Papers filed in Montenegro to register Enemalta’s purchase of the Mozura wind farm include a copy of the signed share purchase agreement that allowed Enemalta to become the full owner of Mozura Wind Park, the company that owns the Montenegrin wind farm at the centre of an ongoing scandal.
The share transfer agreement is between the Seychelles shell company Cifidex Limited and Enemalta and is marked as signed in the Montenegrin capital Podgorica on 28 December 2015. Cifidex has been revealed by a Reuters and Times of Malta investigation to belong to Yorgen Fenech’s former partner at Electrogas Turab Musayeb.
The agreement filed with the Podgorica tax office says that in exchange of the entire shareholding in the company owning the wind farm, Enemalta would be paying €3.5 million.
The agreement was signed on behalf of Enemalta by Belgrade-based law firm Moravcevic Vojnovic and Partners who had a power of attorney to act on behalf of Enemalta signed by Enemalta’s chairman Frederick Azzopardi.
The paperwork is available on line from the website of the Montenegrin tax agency.
In spite of this, Enemalta itself in its audited accounts signed by auditors Ernst & Young for 2015 declares it spent €10.3 million in purchasing the company that owns the project.
Enemalta’s financial statements say that Enemalta bought the Montenegrin company MWP “to facilitate the transaction and the intention of the Board is to transfer the subsidiary to a related company in 2016.” Enemalta said it “never had the intention to operate the Wind Park itself and it was acquired with the intention to sell.”
The accounts also say that in April 2016, an agreement was signed to sell the subsidiary.
The discrepancy between Enemalta’s accounts and the share transfer agreement the accounts refer to, cannot be dismissed as some grotesque accounting error.
Indeed, the audited accounts signed by the same auditors for the following year, 2016, confirm again that on 28 December 2015 “Enemalta purchased 100% ownership of Mozura Wind Park for €10.3 million”.

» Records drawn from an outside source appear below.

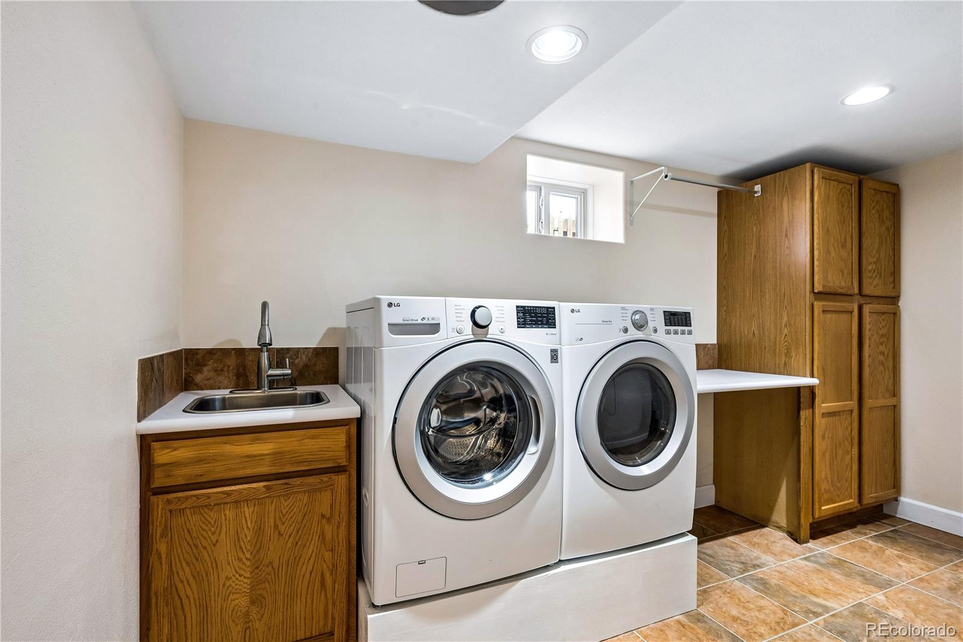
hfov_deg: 93.3
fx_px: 455
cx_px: 482
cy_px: 321
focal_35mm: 17
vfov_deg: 70.4
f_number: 10
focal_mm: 17
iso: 400
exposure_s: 1/13
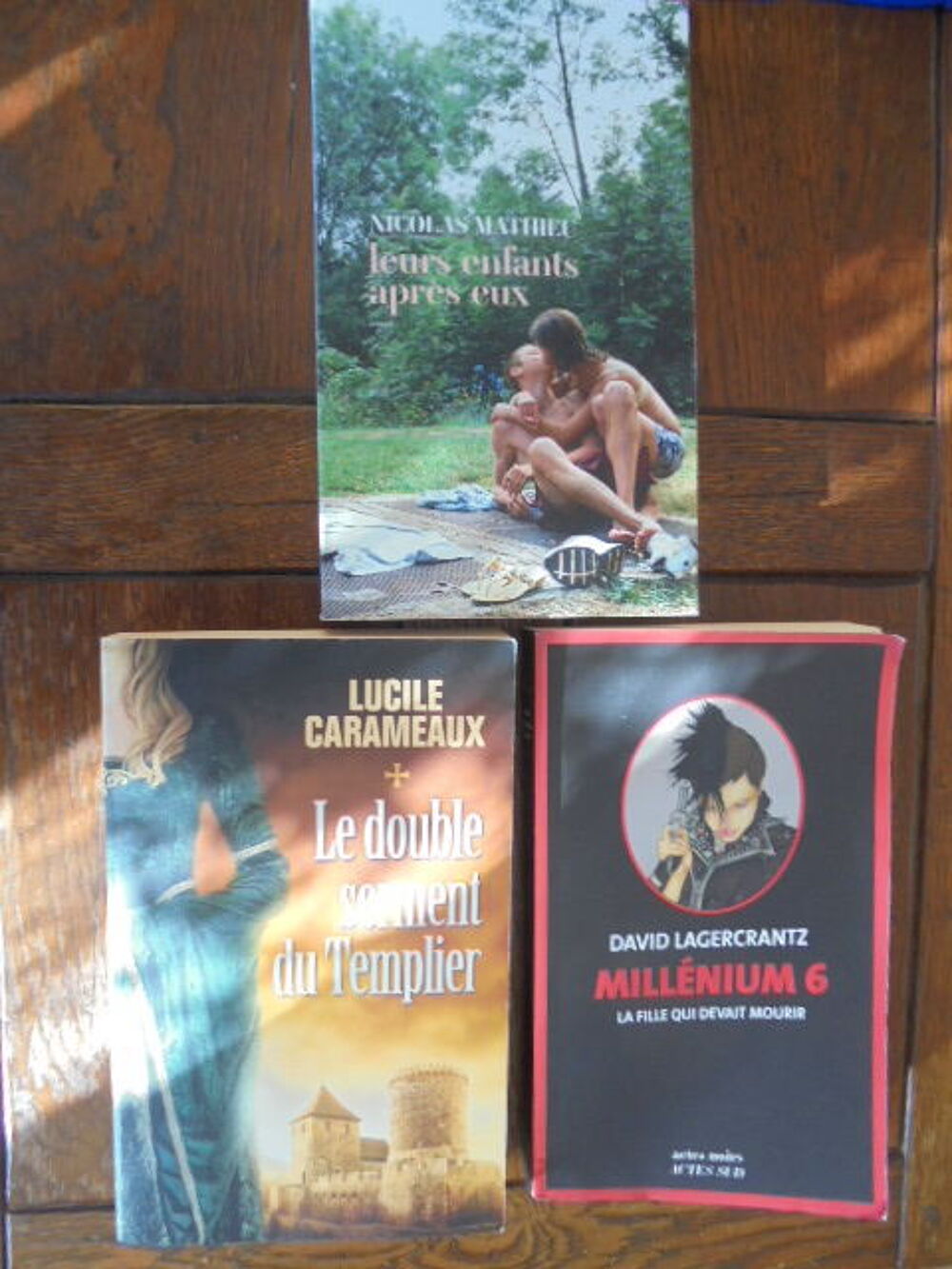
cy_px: 634
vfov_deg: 67.3
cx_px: 476
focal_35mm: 26
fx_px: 953
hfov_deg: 53.1
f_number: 3.5
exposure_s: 1/30
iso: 100
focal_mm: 4.6
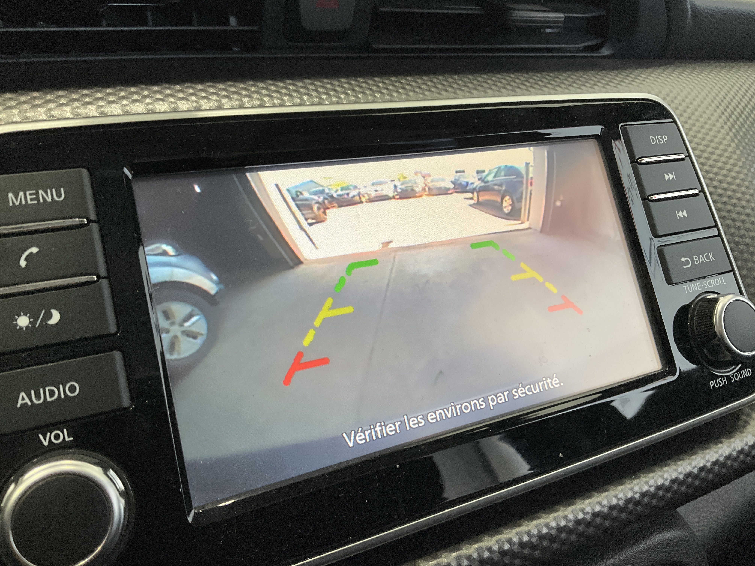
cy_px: 283
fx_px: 633
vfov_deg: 48.2
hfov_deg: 61.7
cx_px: 378
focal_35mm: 29
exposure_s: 1/67
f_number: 1.8
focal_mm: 3
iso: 64
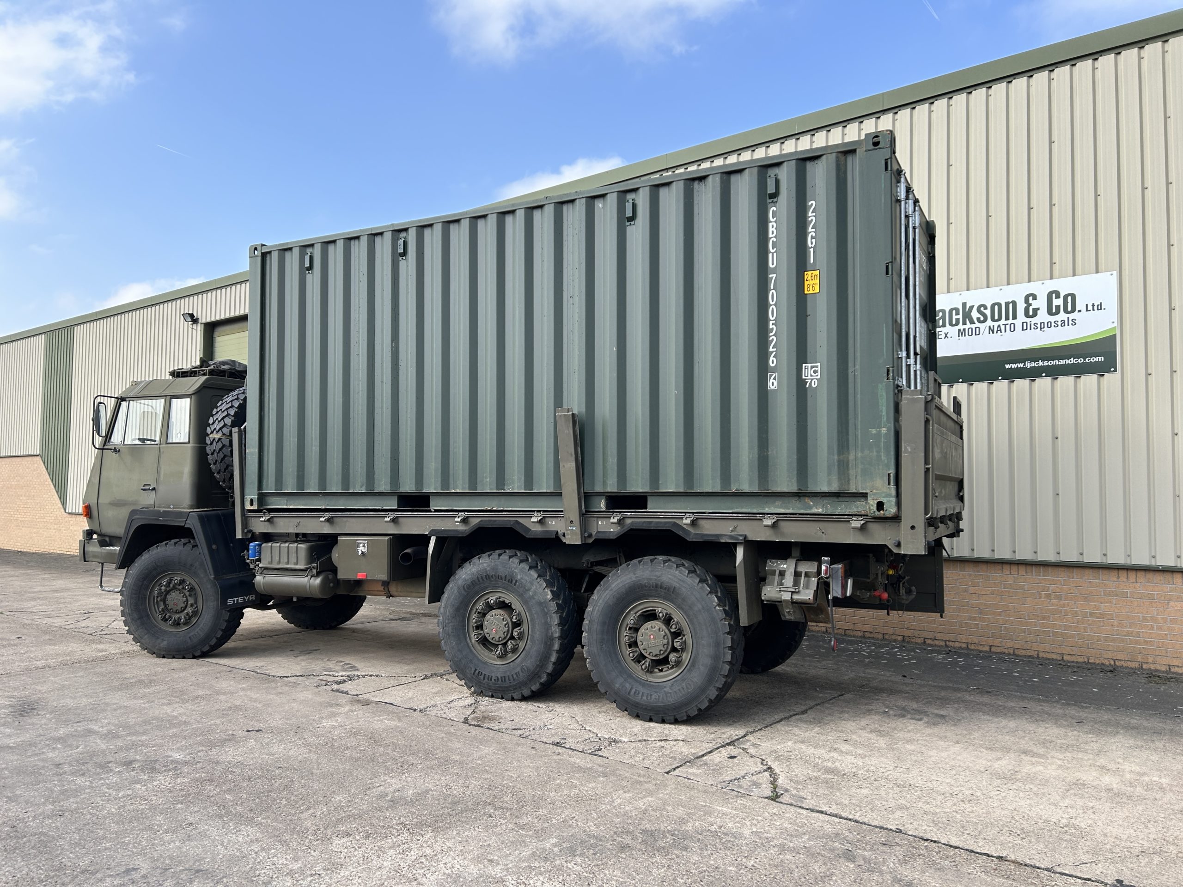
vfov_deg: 53.1
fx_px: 889
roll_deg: -3.1
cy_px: 444
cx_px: 592
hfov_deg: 67.3
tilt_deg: +3.2
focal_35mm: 26
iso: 50
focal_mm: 5.7
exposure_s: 1/1972
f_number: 1.5
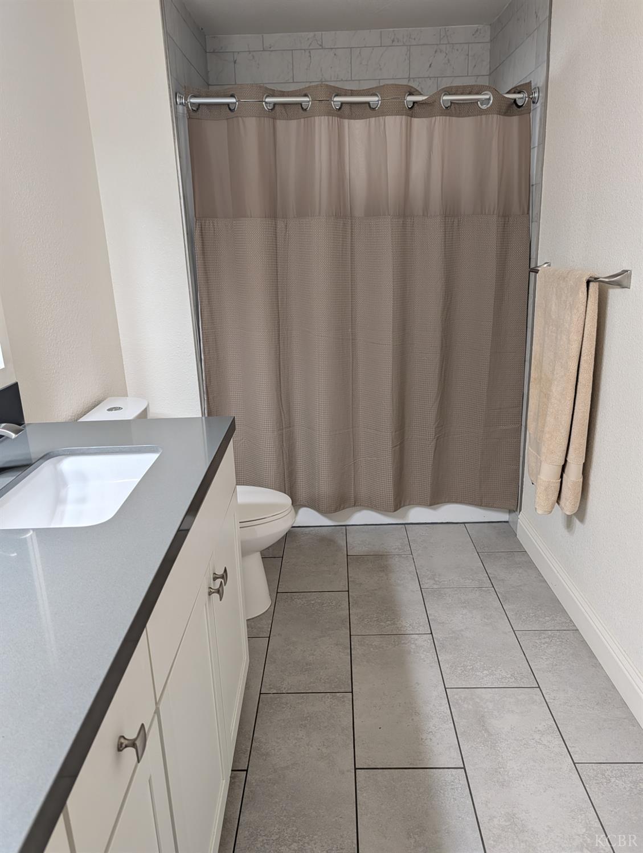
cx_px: 322
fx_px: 593
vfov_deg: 71.5
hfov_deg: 56.9
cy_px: 426
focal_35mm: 24
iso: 55
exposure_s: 1/60
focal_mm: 6.9
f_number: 1.68
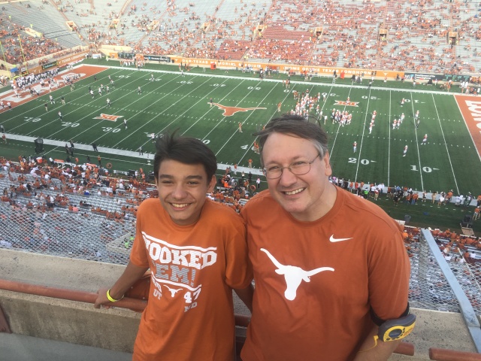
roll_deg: +1.1
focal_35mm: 29
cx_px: 240
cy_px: 180
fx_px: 403
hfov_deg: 61.7
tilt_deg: -29.7
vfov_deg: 48.2
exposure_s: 1/323
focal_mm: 4.15
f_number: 2.2
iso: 25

The 2016 accounts say that the Montenegrin authorities required Enemalta “to leave a defined percentage ownership”. Enemalta retained 10% and this was transferred from assets held for sale to investment. Enemalta “considers the carrying amount of asset held for sale to be a reasonable estimate of its fair value.”
The discrepancy should have raised red flags with the auditors Ernst & Young both in 2015 and in 2016 when they were deciding to leave an expense of €10.3 million out of the company’s profit and loss account. They appear to have decided to do so on the basis of Enemalta’s management commitment to resell its ownership in the wind farm to an associate company as soon as the Montenegrin government would allow.
The audit report refers to the agreement dated 28 December 2015 but it seems likely that Ernst & Young did not look at this agreement which would have told them the share transfer was agreed upon for a third of the cost their reports for 2015 and 2016 were stating.
Enemalta plc has so far made no detailed statement about the allegations of wrongdoing with respect to this purchase.